Sept. 26 (Bloomberg) -- President Barack Obama said he remains open to “a serious, meaningful dialogue” with Iran after the U.S., France and Britain disclosed the Islamic Republic has been building a secret nuclear-fuel facility.

Iran first must “cooperate fully” with international arms inspectors and “take actions to demonstrate its peaceful intentions,” the president said in his weekly radio and Internet address.

Obama, keeping up pressure on Tehran, said the underground nuclear facility poses “a serious challenge to the global nonproliferation regime, and continues a disturbing pattern of Iranian evasion.”

The president along with French President Nicolas Sarkozy and U.K. Prime Minister Gordon Brown disclosed its existence yesterday morning at the Group of 20 nations summit in Pittsburgh. They demanded Iran submit to international demands that it halt uranium enrichment and fully open its nuclear program to inspectors.

Iranian President Mahmoud Ahmadinejad yesterday disputed the accusation and called the site “a very ordinary facility in the beginning stages.”

The disclosure precedes talks Oct. 1 in Geneva, when the U.S., Britain, France, China and Russia -- the five permanent United Nations Security Council members -- and Germany will sit for negotiations with Iran to limit its nuclear program.

New Urgency

Those talks “now take on added urgency,” Obama said.

The president said Iran “must pursue a new course or face consequences.” Without specifying what sanctions Iran might encounter, Obama said the government in Tehran “will face increased pressure and isolation, and deny opportunity to their own people.”

Obama stood by his past offers to negotiate.

“My offer of a serious, meaningful dialogue to resolve this issue remains open,” he said.

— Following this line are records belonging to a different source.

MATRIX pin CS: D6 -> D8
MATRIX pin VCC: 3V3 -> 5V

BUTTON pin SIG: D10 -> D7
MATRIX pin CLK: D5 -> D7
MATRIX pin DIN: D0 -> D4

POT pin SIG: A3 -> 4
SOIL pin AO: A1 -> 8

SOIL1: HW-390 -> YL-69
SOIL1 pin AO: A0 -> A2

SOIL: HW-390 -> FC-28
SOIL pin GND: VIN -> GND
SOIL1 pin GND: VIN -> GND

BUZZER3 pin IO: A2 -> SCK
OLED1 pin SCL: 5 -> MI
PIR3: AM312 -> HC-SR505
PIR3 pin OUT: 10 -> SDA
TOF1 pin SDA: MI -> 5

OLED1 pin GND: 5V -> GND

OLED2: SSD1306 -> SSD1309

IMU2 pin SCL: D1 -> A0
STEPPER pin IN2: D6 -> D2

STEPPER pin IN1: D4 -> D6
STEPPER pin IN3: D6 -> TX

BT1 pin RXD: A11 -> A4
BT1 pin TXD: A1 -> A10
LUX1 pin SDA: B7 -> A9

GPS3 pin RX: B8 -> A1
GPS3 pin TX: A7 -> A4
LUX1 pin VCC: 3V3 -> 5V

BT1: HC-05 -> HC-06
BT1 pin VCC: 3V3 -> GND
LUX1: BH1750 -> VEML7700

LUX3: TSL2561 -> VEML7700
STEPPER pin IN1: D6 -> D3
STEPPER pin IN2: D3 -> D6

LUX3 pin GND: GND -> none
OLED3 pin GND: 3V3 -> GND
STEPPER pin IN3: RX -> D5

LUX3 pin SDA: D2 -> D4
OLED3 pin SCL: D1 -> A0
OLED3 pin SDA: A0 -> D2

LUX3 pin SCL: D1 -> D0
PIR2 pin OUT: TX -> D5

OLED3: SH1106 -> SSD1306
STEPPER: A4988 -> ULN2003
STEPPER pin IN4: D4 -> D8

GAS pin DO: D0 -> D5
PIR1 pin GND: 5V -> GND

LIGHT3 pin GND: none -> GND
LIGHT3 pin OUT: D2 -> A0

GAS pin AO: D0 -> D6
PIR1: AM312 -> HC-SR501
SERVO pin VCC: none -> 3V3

Obama devoted most of his remarks to what he called “real progress” in advancing U.S. and global economic prosperity at the Pittsburgh summit.

That included, he said, an agreement by the participants to phase out $300 billion worth of fossil fuel subsidies, which he said would increase energy security and reduce greenhouse gas emissions.

Republican Address

In the Republican address, Senator Johnny Isakson of Georgia criticized Obama’s health-care agenda, saying the president and congressional Democrats are rushing to pass “a massive overhaul that will raise their taxes, lower their quality of care and put government between them and their doctor.”

Isakson said the proposal being worked on by the Senate Finance Committee would “cut Medicare for our seniors” while “dramatically” expanding Medicaid, the health-care program for the indigent jointly financed by the federal and state governments.

Isakson described the Republican prescription as “strengthening the doctor-patient relationship by using choice and competition, rather than rationing and restrictions, to contain costs and ensure access to affordable health care.”

Republicans also favor greater emphasis on wellness and disease management, as well as “common-sense” measures to eliminate frivolous lawsuits against doctors and hospitals, he said.

The finance committee, led by Max Baucus, a Montana Democrat, is set to resume debating the proposal Sept. 29.